Edward Kennedy surely will not seek a seventh full Senate term in 2000, when he will be 68. Robert's son Joseph, self-appointed standard-bearer of the younger Kennedys, but in truth a pompous Congressional lightweight, has been forced to withdraw from the state's 1998 Governors race after woman trouble of his own. JFK's son John Jr, noted for his looks rather than his intellect, is one younger Kennedy who has kept his head. Conceivably he might use his politico-celebrity magazine George as a springboard for a political career. But the pick of the bunch could be Patrick, who has overcome his cocaine problems to be a second-term Congressman for Rhode Island.

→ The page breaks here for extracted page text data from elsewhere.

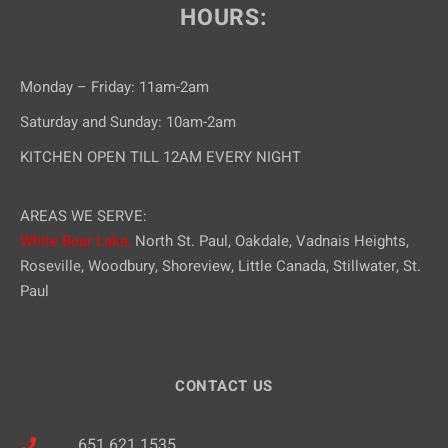
HOURS:
Monday – Friday: 11am-2am
Saturday and Sunday: 10am-2am
KITCHEN OPEN TILL 12AM EVERY NIGHT
AREAS WE SERVE:
White Bear Lake,
North St. Paul, Oakdale, Vadnais Heights,
Roseville, Woodbury, Shoreview, Little Canada, Stillwater, St.
Paul
CONTACT US
651.621.1535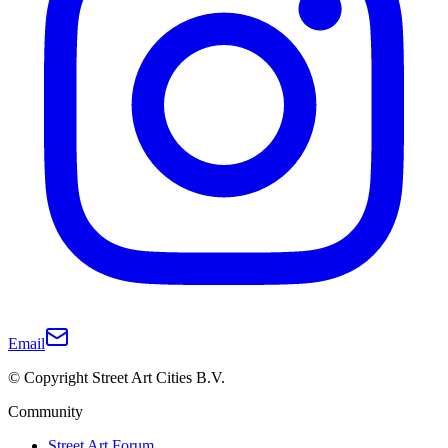
Email
© Copyright Street Art Cities B.V.
Community
Street Art Forum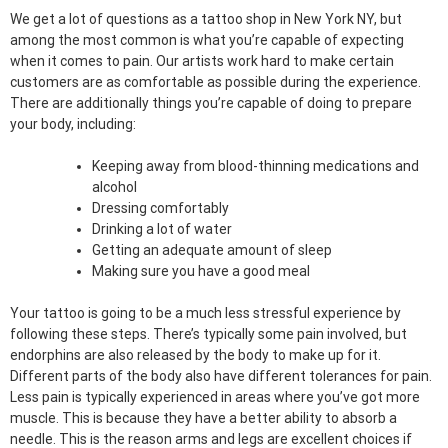
We get a lot of questions as a tattoo shop in New York NY, but
among the most common is what you’re capable of expecting
when it comes to pain. Our artists work hard to make certain
customers are as comfortable as possible during the experience.
There are additionally things you’re capable of doing to prepare
your body, including:
Keeping away from blood-thinning medications and
alcohol
Dressing comfortably
Drinking a lot of water
Getting an adequate amount of sleep
Making sure you have a good meal
Your tattoo is going to be a much less stressful experience by
following these steps. There’s typically some pain involved, but
endorphins are also released by the body to make up for it.
Different parts of the body also have different tolerances for pain.
Less pain is typically experienced in areas where you’ve got more
muscle. This is because they have a better ability to absorb a
needle. This is the reason arms and legs are excellent choices if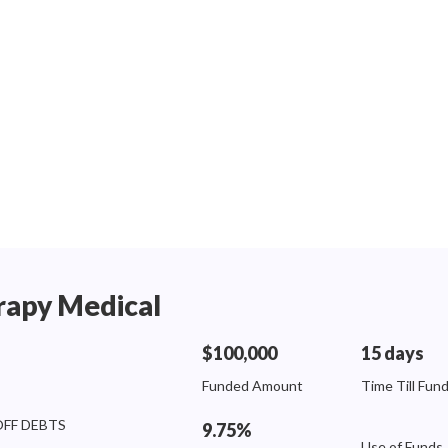
rapy Medical
$100,000
15 days
Funded Amount
Time Till Fun
OFF DEBTS
9.75%
Use of Funds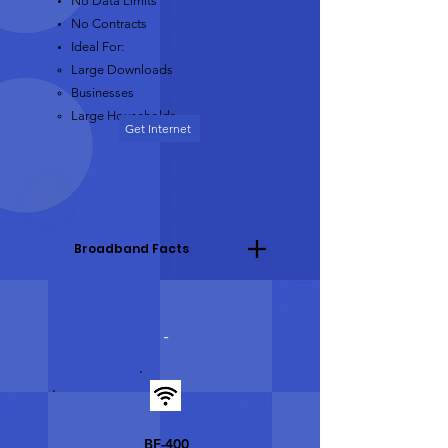
No Data Limits
No Contracts
Ideal For:
Large Downloads​
Businesses
Large Households
Get Internet
Broadband Facts
-
BF-400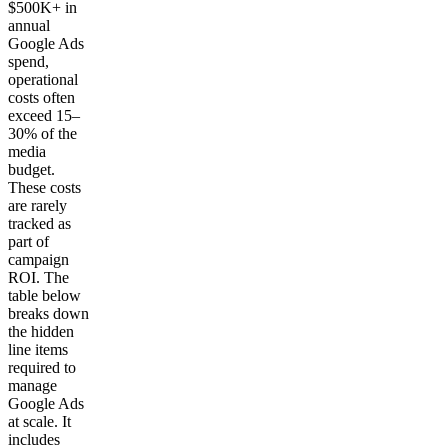
$500K+ in
annual
Google Ads
spend,
operational
costs often
exceed 15–
30% of the
media
budget.
These costs
are rarely
tracked as
part of
campaign
ROI. The
table below
breaks down
the hidden
line items
required to
manage
Google Ads
at scale. It
includes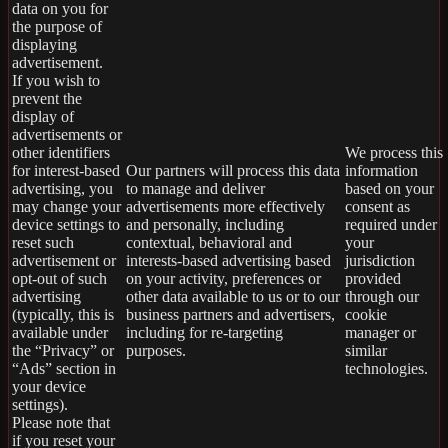
data on you for
the purpose of
displaying
advertisement.
If you wish to
prevent the
display of
advertisements or
other identifiers
We process this
for interest-based
Our partners will process this data
information
advertising, you
to manage and deliver
based on your
may change your
advertisements more effectively
consent as
device settings to
and personally, including
required under
reset such
contextual, behavioral and
your
advertisement or
interests-based advertising based
jurisdiction
opt-out of such
on your activity, preferences or
provided
advertising
other data available to us or to our
through our
(typically, this is
business partners and advertisers,
cookie
available under
including for re-targeting
manager or
the “Privacy” or
purposes.
similar
“Ads” section in
technologies.
your device
settings).
Please note that
if you reset your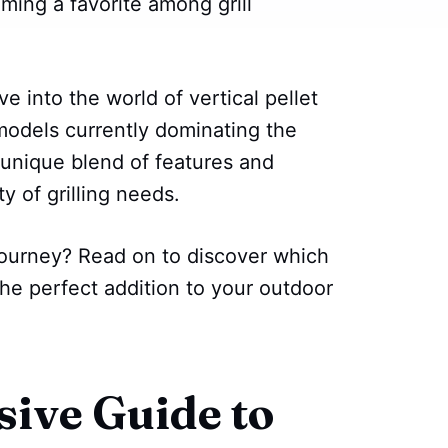
ming a favorite among grill
lve into the world of vertical pellet
models currently dominating the
 unique blend of features and
y of grilling needs.
journey? Read on to discover which
the perfect addition to your outdoor
ive Guide to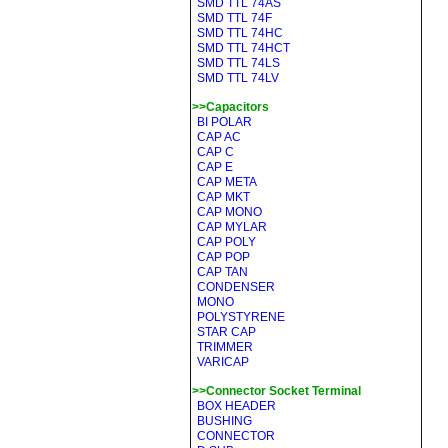
SMD TTL 74AS
SMD TTL 74F
SMD TTL 74HC
SMD TTL 74HCT
SMD TTL 74LS
SMD TTL 74LV
>>Capacitors
BI POLAR
CAP AC
CAP C
CAP E
CAP META
CAP MKT
CAP MONO
CAP MYLAR
CAP POLY
CAP POP
CAP TAN
CONDENSER
MONO
POLYSTYRENE
STAR CAP
TRIMMER
VARICAP
>>Connector Socket Terminal
BOX HEADER
BUSHING
CONNECTOR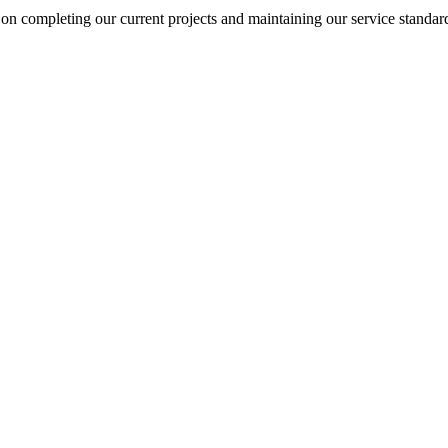
on completing our current projects and maintaining our service standar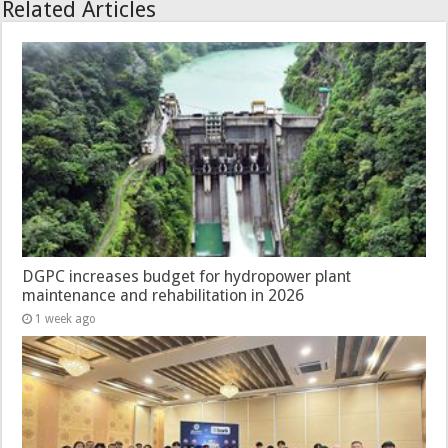
Related Articles
DGPC increases budget for hydropower plant
maintenance and rehabilitation in 2026
1 week ago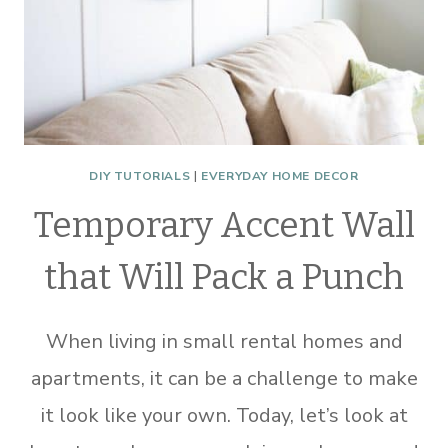
DIY TUTORIALS
|
EVERYDAY HOME DECOR
Temporary Accent Wall
that Will Pack a Punch
When living in small rental homes and
apartments, it can be a challenge to make
it look like your own. Today, let’s look at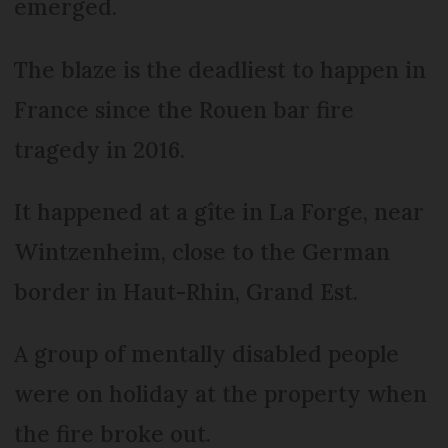
emerged.
The blaze is the deadliest to happen in
France since the Rouen bar fire
tragedy in 2016.
It happened at a gîte in La Forge, near
Wintzenheim, close to the German
border in Haut-Rhin, Grand Est.
A group of mentally disabled people
were on holiday at the property when
the fire broke out.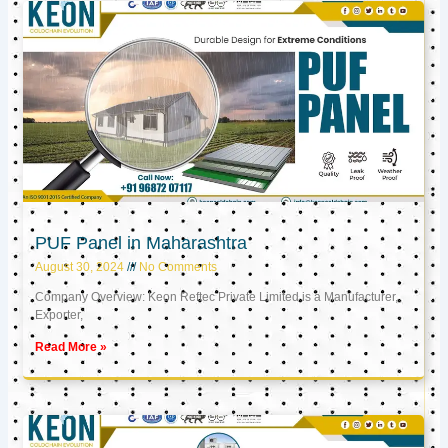
PUF Panel in Maharashtra
August 30, 2024
No Comments
Company Overview: Keon Reftec Private Limited is a Manufacturer,
Exporter,
Read More »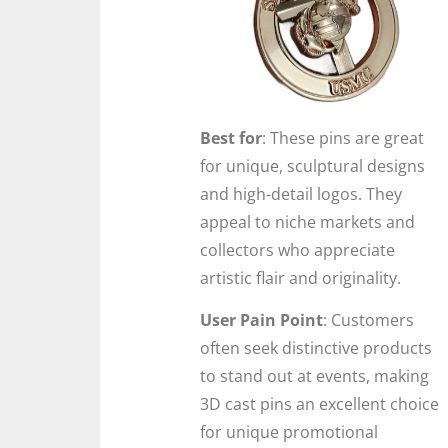
Best for
: These pins are great
for unique, sculptural designs
and high-detail logos. They
appeal to niche markets and
collectors who appreciate
artistic flair and originality.
User Pain Point
: Customers
often seek distinctive products
to stand out at events, making
3D cast pins an excellent choice
for unique promotional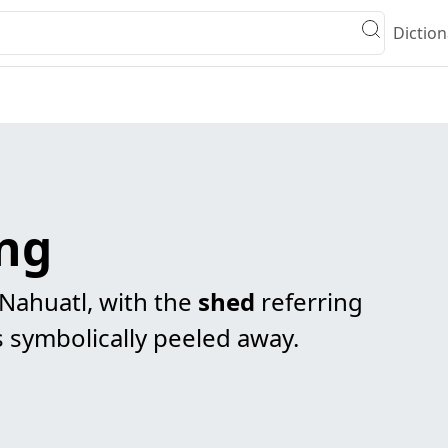
Diction
ng
 Nahuatl, with the
shed
referring
is symbolically peeled away.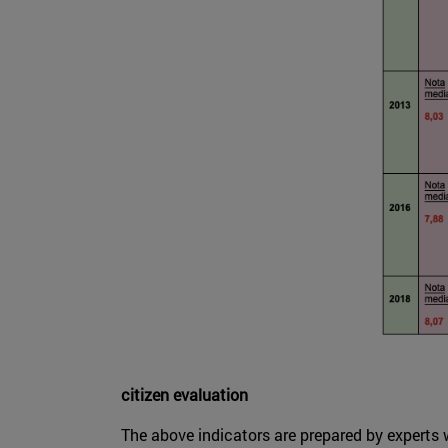
citizen evaluation
The above indicators are prepared by experts w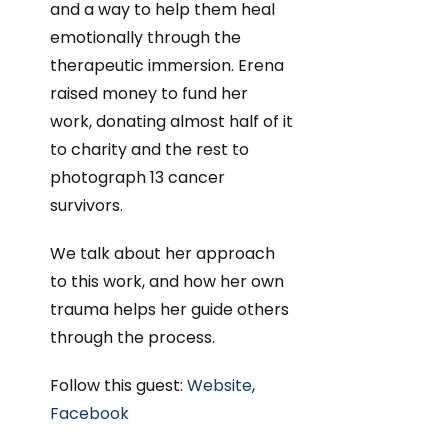
and a way to help them heal
emotionally through the
therapeutic immersion. Erena
raised money to fund her
work, donating almost half of it
to charity and the rest to
photograph 13 cancer
survivors.
We talk about her approach
to this work, and how her own
trauma helps her guide others
through the process.
Follow this guest:
Website
,
Facebook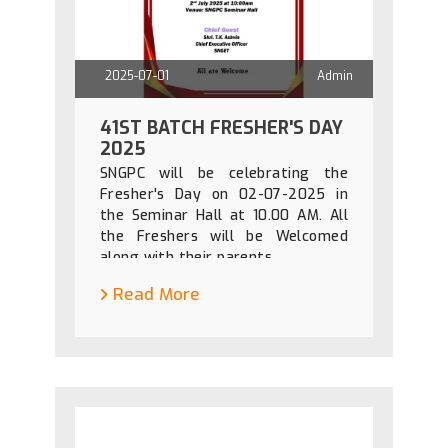
2025-07-01
Admin
41ST BATCH FRESHER'S DAY
2025
SNGPC will be celebrating the
Fresher's Day on 02-07-2025 in
the Seminar Hall at 10.00 AM. All
the Freshers will be Welcomed
along with their parents.
Read More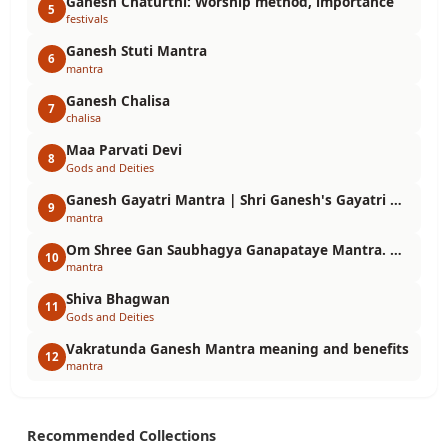
Ganesh Chaturthi: Worship method, importance
5
festivals
Ganesh Stuti Mantra
6
mantra
Ganesh Chalisa
7
chalisa
Maa Parvati Devi
8
Gods and Deities
Ganesh Gayatri Mantra | Shri Ganesh's Gayatri Mantra in Hindi
9
mantra
Om Shree Gan Saubhagya Ganapataye Mantra. Meaning, benefits, chanting method and importance
10
mantra
Shiva Bhagwan
11
Gods and Deities
Vakratunda Ganesh Mantra meaning and benefits
12
mantra
Recommended Collections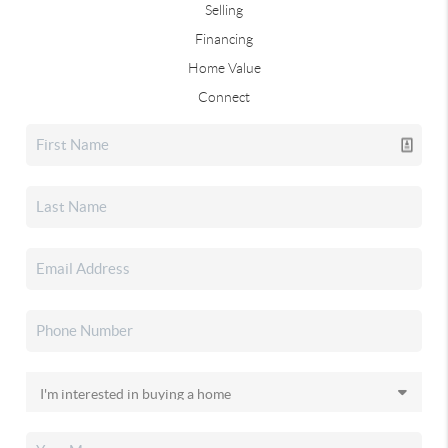
Selling
Financing
Home Value
Connect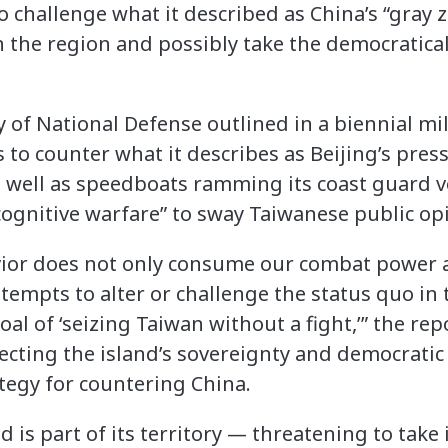
o challenge what it described as China’s “gray z
n the region and possibly take the democratical
 of National Defense outlined in a biennial mil
to counter what it describes as Beijing’s pres
 well as speedboats ramming its coast guard v
cognitive warfare” to sway Taiwanese public op
vior does not only consume our combat power 
tempts to alter or challenge the status quo in 
oal of ‘seizing Taiwan without a fight,’” the rep
cting the island’s sovereignty and democratic
rategy for countering China.
d is part of its territory — threatening to take 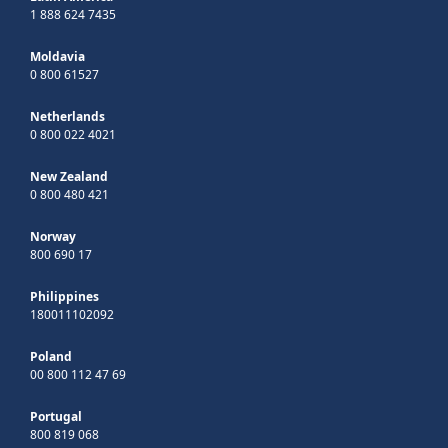
1 888 624 7435
Moldavia
0 800 61527
Netherlands
0 800 022 4021
New Zealand
0 800 480 421
Norway
800 690 17
Philippines
180011102092
Poland
00 800 112 47 69
Portugal
800 819 068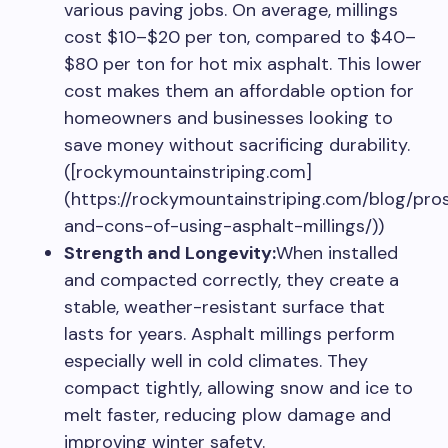
various paving jobs. On average, millings
cost $10–$20 per ton, compared to $40–
$80 per ton for hot mix asphalt. This lower
cost makes them an affordable option for
homeowners and businesses looking to
save money without sacrificing durability.
([rockymountainstriping.com]
(https://rockymountainstriping.com/blog/pro
and-cons-of-using-asphalt-millings/))
Strength and Longevity:
When installed
and compacted correctly, they create a
stable, weather-resistant surface that
lasts for years. Asphalt millings perform
especially well in cold climates. They
compact tightly, allowing snow and ice to
melt faster, reducing plow damage and
improving winter safety.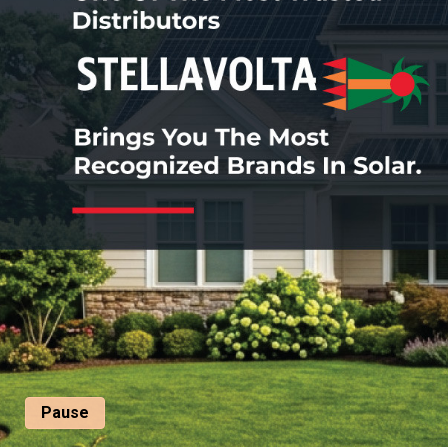
Pause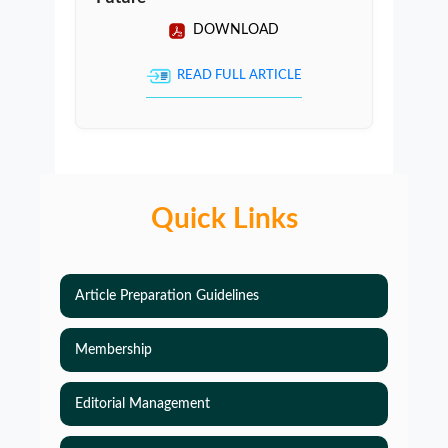
DOWNLOAD
READ FULL ARTICLE
Quick Links
Article Preparation Guidelines
Membership
Editorial Management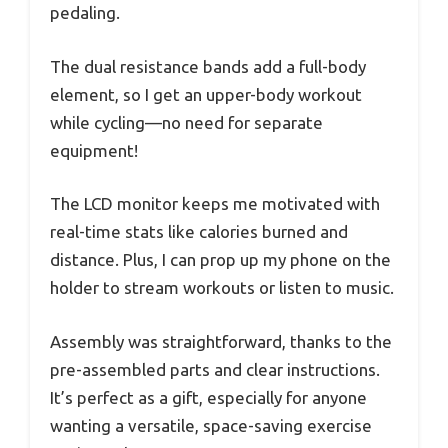
pedaling.
The dual resistance bands add a full-body
element, so I get an upper-body workout
while cycling—no need for separate
equipment!
The LCD monitor keeps me motivated with
real-time stats like calories burned and
distance. Plus, I can prop up my phone on the
holder to stream workouts or listen to music.
Assembly was straightforward, thanks to the
pre-assembled parts and clear instructions.
It’s perfect as a gift, especially for anyone
wanting a versatile, space-saving exercise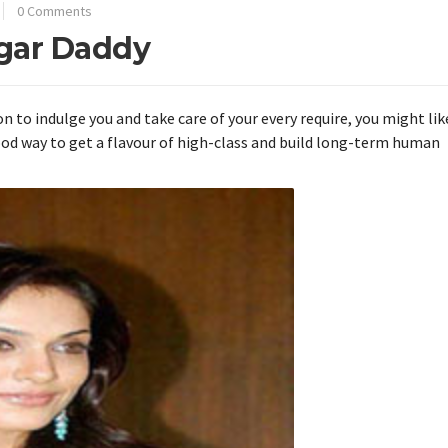
0 Comments
ugar Daddy
n to indulge you and take care of your every require, you might lik
good way to get a flavour of high-class and build long-term human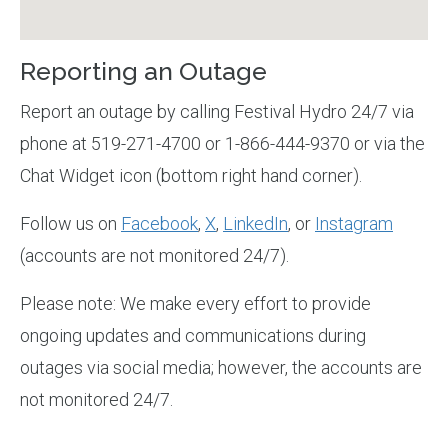
Reporting an Outage
Report an outage by calling Festival Hydro 24/7 via
phone at 519-271-4700 or 1-866-444-9370 or via the
Chat Widget icon (bottom right hand corner).
Follow us on
Facebook
,
X
,
LinkedIn
, or
Instagram
(accounts are not monitored 24/7).
Please note: We make every effort to provide
ongoing updates and communications during
outages via social media; however, the accounts are
not monitored 24/7.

But if he goes any higher, it will be thanks to merit, not myth.
America's tragic dynasty
JOSEPH P. KENNEDY JR.: Died in plane crash during the Second World War, aged 29.
KATHLEEN KENNEDY: Married William John Robert Cavendish, the Marquess of Hartington. She later died in a plane crash, aged 28.
PRESIDENT JOHN F. KENNEDY, JR.: Assassinated in Dallas on 22 Nov 1963, aged 46.
ROBERT F. KENNEDY: Assassinated in June 1968, aged 43.
DAVID KENNEDY: Son of Robert, died in 1984 of a drug overdose in a hotel after being thrown out of the family holiday home at Palm Beach.
MICHAEL KENNEDY: Gained notoriety for an alleged 1996 affair with his family's babysitter, was killed in a skiing accident on New Years's Eve. He was 39.